* Action item:
Update the rows from the very start down through the line containing "nasceram com más-formações congênitas (8", replacing "comunidade" with "localidade" and keeping everything else unchanged.

[Stored entries]
● ● ● ● ● ● ●

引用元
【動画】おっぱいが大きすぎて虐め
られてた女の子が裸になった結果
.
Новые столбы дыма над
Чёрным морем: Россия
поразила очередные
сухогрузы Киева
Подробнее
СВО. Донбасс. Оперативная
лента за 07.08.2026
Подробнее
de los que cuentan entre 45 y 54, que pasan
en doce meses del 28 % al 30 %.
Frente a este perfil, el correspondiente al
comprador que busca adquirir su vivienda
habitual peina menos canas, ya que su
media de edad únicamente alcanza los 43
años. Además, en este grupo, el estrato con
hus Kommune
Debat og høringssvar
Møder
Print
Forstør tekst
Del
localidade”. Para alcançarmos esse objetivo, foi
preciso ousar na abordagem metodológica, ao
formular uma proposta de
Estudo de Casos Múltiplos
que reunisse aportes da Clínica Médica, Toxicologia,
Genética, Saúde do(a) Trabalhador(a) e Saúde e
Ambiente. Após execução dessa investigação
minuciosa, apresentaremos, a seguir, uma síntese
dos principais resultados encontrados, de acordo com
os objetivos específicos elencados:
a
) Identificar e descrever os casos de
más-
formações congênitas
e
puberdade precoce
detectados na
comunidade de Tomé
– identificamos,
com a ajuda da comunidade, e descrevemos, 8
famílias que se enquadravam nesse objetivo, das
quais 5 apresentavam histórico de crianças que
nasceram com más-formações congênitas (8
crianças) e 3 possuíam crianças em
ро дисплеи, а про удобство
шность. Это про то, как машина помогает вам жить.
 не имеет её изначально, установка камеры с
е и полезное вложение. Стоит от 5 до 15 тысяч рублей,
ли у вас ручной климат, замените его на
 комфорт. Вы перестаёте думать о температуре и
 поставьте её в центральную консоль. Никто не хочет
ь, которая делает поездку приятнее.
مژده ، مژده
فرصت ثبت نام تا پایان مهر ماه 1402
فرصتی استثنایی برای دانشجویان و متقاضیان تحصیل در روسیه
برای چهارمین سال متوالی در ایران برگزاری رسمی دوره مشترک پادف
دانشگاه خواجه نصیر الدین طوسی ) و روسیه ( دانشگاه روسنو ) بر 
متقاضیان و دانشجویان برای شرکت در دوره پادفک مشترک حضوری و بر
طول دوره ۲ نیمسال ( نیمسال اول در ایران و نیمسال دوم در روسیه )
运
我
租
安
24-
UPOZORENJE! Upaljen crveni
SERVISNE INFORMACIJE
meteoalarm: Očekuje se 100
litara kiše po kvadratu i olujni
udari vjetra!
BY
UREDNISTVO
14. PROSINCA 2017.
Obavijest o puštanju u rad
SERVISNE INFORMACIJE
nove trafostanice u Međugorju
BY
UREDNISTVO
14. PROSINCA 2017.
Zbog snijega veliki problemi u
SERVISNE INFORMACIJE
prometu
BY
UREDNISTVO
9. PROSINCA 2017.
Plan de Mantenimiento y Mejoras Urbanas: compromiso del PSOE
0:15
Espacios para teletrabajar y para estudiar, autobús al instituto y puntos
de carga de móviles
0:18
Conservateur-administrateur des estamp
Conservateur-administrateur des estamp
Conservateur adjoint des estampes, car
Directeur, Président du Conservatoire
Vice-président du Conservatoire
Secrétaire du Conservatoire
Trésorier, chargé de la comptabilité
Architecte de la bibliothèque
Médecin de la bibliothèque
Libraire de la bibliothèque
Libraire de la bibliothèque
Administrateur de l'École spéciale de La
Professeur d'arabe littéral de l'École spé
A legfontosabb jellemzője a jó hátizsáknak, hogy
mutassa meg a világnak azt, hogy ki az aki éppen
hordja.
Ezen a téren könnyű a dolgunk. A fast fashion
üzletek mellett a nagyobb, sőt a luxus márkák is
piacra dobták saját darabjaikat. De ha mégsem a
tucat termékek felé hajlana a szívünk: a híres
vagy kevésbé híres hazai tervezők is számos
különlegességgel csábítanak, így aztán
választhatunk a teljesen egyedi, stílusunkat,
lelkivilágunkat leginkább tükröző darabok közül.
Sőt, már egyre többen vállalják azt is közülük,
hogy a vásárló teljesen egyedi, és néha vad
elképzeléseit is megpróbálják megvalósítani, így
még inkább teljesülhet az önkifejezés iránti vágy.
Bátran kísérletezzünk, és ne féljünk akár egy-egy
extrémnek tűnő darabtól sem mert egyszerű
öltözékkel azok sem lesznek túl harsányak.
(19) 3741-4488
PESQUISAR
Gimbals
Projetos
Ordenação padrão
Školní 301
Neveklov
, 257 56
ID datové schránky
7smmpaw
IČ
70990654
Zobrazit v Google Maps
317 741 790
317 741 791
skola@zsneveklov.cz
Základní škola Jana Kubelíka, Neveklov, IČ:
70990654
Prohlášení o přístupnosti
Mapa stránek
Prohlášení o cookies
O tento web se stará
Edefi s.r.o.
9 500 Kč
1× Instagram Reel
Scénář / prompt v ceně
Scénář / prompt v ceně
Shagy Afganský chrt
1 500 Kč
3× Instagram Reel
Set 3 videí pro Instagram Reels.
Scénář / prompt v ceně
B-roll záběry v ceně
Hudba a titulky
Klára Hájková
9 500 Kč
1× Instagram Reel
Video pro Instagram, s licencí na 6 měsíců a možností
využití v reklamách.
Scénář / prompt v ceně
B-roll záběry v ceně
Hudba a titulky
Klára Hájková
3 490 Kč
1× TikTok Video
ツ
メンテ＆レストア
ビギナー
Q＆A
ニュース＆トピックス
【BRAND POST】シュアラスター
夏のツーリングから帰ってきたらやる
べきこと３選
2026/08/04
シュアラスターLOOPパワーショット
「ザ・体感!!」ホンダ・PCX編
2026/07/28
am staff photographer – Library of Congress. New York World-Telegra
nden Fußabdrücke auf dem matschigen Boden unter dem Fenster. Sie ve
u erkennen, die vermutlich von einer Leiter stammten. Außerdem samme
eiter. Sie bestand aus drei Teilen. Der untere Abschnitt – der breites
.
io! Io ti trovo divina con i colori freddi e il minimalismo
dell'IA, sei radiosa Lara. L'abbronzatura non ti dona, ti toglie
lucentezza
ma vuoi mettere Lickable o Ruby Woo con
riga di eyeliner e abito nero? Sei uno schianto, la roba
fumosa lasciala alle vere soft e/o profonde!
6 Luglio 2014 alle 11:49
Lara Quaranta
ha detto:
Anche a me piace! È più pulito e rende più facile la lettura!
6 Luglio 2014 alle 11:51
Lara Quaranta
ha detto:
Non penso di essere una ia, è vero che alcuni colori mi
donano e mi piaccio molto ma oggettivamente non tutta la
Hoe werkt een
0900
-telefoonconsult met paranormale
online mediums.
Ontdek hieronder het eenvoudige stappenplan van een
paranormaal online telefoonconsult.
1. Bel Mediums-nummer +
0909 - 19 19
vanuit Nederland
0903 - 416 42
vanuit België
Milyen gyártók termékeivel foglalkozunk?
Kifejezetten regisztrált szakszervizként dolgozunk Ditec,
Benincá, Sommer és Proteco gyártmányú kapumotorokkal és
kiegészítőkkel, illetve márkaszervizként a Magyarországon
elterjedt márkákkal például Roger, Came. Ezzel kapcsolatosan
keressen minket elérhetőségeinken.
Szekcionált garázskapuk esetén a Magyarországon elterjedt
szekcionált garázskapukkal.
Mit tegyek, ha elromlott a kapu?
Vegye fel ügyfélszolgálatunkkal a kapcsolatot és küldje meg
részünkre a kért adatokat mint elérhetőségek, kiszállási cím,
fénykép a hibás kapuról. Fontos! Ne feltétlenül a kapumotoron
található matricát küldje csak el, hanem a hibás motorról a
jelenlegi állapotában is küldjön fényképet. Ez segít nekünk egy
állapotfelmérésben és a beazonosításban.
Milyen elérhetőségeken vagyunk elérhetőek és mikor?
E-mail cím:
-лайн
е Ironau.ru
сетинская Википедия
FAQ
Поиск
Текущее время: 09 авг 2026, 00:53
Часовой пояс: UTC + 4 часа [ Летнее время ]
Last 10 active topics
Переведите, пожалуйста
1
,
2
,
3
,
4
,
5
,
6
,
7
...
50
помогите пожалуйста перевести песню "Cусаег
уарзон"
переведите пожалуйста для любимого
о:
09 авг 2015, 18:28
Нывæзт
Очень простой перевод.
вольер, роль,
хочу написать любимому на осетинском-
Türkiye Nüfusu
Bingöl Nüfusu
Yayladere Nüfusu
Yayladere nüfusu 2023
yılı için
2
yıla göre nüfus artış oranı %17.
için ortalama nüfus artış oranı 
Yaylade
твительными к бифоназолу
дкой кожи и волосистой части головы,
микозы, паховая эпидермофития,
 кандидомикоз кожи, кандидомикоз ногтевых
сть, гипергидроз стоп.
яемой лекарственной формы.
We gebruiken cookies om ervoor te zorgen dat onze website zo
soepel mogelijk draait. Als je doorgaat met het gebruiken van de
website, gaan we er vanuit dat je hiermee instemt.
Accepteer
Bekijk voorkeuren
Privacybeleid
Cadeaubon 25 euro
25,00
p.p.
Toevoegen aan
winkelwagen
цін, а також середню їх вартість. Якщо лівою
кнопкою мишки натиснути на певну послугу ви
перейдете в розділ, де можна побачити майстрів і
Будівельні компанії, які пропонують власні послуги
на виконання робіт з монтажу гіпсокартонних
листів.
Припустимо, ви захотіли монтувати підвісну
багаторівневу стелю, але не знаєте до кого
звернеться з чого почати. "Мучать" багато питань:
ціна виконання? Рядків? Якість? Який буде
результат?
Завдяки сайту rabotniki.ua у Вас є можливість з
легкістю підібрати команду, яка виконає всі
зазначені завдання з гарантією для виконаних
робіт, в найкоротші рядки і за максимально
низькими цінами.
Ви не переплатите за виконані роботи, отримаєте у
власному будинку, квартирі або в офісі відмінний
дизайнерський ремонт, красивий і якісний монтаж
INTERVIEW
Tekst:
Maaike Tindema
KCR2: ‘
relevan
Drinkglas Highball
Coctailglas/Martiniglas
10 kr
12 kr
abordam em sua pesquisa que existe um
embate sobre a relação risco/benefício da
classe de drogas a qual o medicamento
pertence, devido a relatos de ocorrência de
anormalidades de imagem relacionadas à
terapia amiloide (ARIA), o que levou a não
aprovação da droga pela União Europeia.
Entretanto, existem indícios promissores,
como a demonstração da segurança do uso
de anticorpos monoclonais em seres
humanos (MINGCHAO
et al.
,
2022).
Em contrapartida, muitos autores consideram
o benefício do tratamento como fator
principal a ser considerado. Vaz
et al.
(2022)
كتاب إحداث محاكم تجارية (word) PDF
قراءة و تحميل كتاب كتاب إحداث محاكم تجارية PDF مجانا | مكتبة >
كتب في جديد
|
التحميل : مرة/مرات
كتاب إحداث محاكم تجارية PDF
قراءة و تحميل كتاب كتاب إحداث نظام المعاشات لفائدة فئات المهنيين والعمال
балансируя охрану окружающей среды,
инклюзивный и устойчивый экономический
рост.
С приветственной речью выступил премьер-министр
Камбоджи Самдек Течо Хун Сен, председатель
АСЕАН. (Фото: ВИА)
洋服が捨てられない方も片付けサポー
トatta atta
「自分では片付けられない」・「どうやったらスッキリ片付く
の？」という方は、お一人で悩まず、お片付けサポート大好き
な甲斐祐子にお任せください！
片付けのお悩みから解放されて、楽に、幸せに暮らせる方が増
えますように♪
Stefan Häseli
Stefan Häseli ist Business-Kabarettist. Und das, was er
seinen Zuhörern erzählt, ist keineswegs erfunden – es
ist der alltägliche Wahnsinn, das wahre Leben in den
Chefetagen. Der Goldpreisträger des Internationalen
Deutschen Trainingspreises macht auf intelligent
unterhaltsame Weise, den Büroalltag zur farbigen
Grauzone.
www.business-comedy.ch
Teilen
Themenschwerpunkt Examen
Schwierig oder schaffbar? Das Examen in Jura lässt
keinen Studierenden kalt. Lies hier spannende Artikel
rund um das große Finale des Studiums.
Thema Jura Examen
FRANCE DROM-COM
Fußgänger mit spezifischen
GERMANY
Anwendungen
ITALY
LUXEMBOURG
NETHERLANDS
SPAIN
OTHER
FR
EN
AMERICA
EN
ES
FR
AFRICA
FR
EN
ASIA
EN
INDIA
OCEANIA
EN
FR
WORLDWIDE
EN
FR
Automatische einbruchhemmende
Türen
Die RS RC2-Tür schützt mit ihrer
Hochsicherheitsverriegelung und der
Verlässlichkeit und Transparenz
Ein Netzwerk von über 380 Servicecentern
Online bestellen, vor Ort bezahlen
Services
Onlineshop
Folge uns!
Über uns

● ● ● ● ● ● ●

* Task answer:
引用元
【動画】おっぱいが大きすぎて虐め
られてた女の子が裸になった結果
.
Новые столбы дыма над
Чёрным морем: Россия
поразила очередные
сухогрузы Киева
Подробнее
СВО. Донбасс. Оперативная
лента за 07.08.2026
Подробнее
de los que cuentan entre 45 y 54, que pasan
en doce meses del 28 % al 30 %.
Frente a este perfil, el correspondiente al
comprador que busca adquirir su vivienda
habitual peina menos canas, ya que su
media de edad únicamente alcanza los 43
años. Además, en este grupo, el estrato con
hus Kommune
Debat og høringssvar
Møder
Print
Forstør tekst
Del
localidade”. Para alcançarmos esse objetivo, foi
preciso ousar na abordagem metodológica, ao
formular uma proposta de
Estudo de Casos Múltiplos
que reunisse aportes da Clínica Médica, Toxicologia,
Genética, Saúde do(a) Trabalhador(a) e Saúde e
Ambiente. Após execução dessa investigação
minuciosa, apresentaremos, a seguir, uma síntese
dos principais resultados encontrados, de acordo com
os objetivos específicos elencados:
a
) Identificar e descrever os casos de
más-
formações congênitas
e
puberdade precoce
detectados na
localidade de Tomé
– identificamos,
com a ajuda da localidade, e descrevemos, 8
famílias que se enquadravam nesse objetivo, das
quais 5 apresentavam histórico de crianças que
nasceram com más-formações congênitas (8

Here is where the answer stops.